Pay attention to when these warnings appear. They often cluster around:

  • Specific dates, numbers, or names the model doesn't know
  • Technical jargon from niche domains
  • Requests for recent information beyond the model's training data

Understanding this pattern changes how you prompt. Instead of asking, "What did the CEO say in yesterday's earnings call?" you learn to provide context: "Here's a transcript of yesterday's earnings call. Summarize the CEO's comments on Q3 guidance."

Why This Matters for Your Work

I'm not building this tool for AI researchers. I'm building it for people who use AI in their work and need to make smart decisions about when to trust it.

After spending 20 minutes with the Playground, you'll develop an intuition that most users don't have:

  • You'll spot hallucinations before they become problems
  • You'll write better prompts because you understand what increases model confidence
  • You'll know when to use deterministic settings versus creative settings
  • You'll stop treating AI outputs as facts and start treating them as probability distributions

That shift in mindset is the difference between blindly trusting AI and strategically deploying it.

Three Experiments to Try Right Now

Experiment 1: The Impossible Fact

Prompt: "The 2025 Nobel Prize in Economics was awarded to"

Watch the model generate a name. Then check the confidence scores. They'll be low across the board. The model has no idea who won (the announcement hasn't happened yet or wasn't in its training data), but it will confidently complete the sentence anyway.

Lesson: AI doesn't say "I don't know." It guesses.

Experiment 2: The Confident Error

Prompt: "Mumbai is the capital of"

Watch what happens. The model might pick "India" with relatively high confidence—because that's a common phrase pattern—even though the correct answer is "Maharashtra."

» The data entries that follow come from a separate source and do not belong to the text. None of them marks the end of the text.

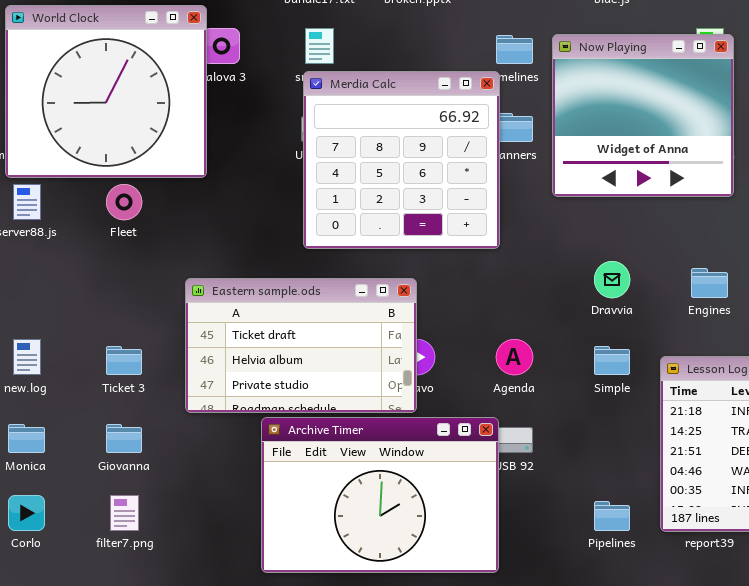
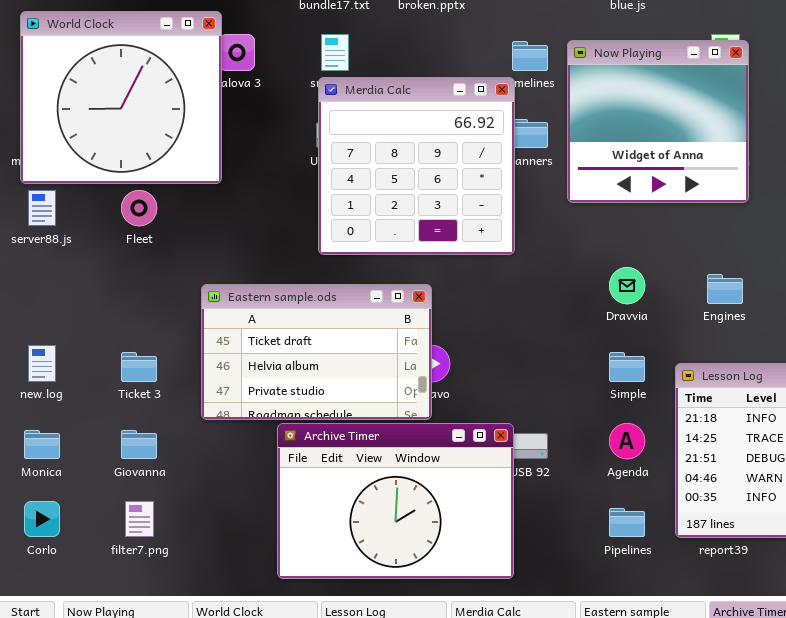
Agenda: [496,339,533,375] -> [609,423,645,459], moved

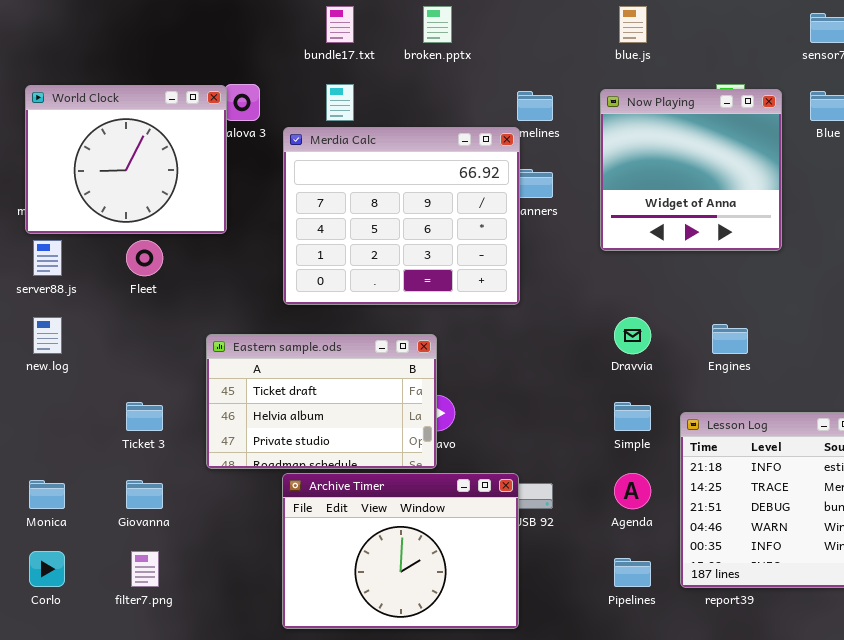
World Clock: [20,11,222,184] -> [25,85,227,234], resized
Now Playing: [567,40,749,203] -> [600,89,782,251], moved
Merdia Calc: [318,77,515,255] -> [283,127,520,305], resized
new.log: [28,345,56,382] -> [33,317,62,354], moved

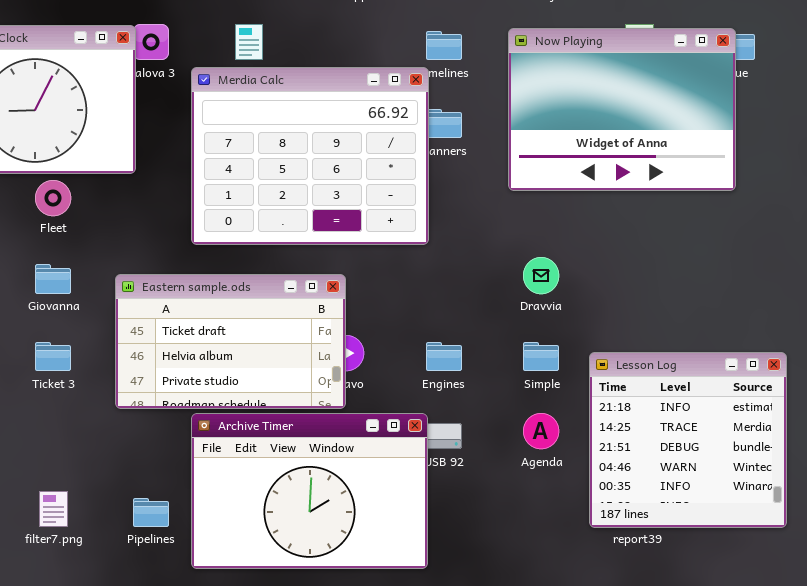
Now Playing: [600,89,782,251] -> [508,28,736,191], resized
Engines: [712,324,748,354] -> [426,342,462,371], moved
Giovanna: [126,480,163,509] -> [35,264,71,294], moved
Pipelines: [614,558,651,587] -> [133,498,169,527], moved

Lesson: High confidence doesn't equal correctness. The model learns patterns, not facts.

Experiment 3: The Temperature Swing

Prompt: "The biggest risk facing Indian startups is"

Generate this at temperature 0, then reset and try it at temperature 1. Compare the responses.

At temperature 0, you'll get the most statistically common answer—probably something about funding or regulations.

At temperature 1, you might get something unexpected—maybe talent retention, global competition, or infrastructure challenges.

Lesson: The "best" answer depends on what you're optimizing for—consensus or novelty.

Ready to see how AI really works?

Open the Playground →

What You'll Walk Away With

Using the Playground won't make you an AI engineer. That's not the goal.

The goal is to give you operational intuition—the ability to look at an AI-generated response and immediately sense whether it's drawing from strong patterns or making things up.

You'll learn to ask better questions:

  • Not "Is this AI answer correct?" but "How confident was the model when it generated this?"
  • Not "Why did I get a different answer this time?" but "What temperature setting am I using, and is that appropriate for this task?"
  • Not "Can AI do this job?" but "Under what conditions will this AI system fail, and can I design around those failure modes?"

That's the skillset that separates AI users from AI strategists.

And the best part? It takes 20 minutes to build that intuition. Just open the Playground, try a few weird prompts, and watch what happens.

The gap between using AI and understanding AI is smaller than you think. You just need to see what's actually happening under the hood.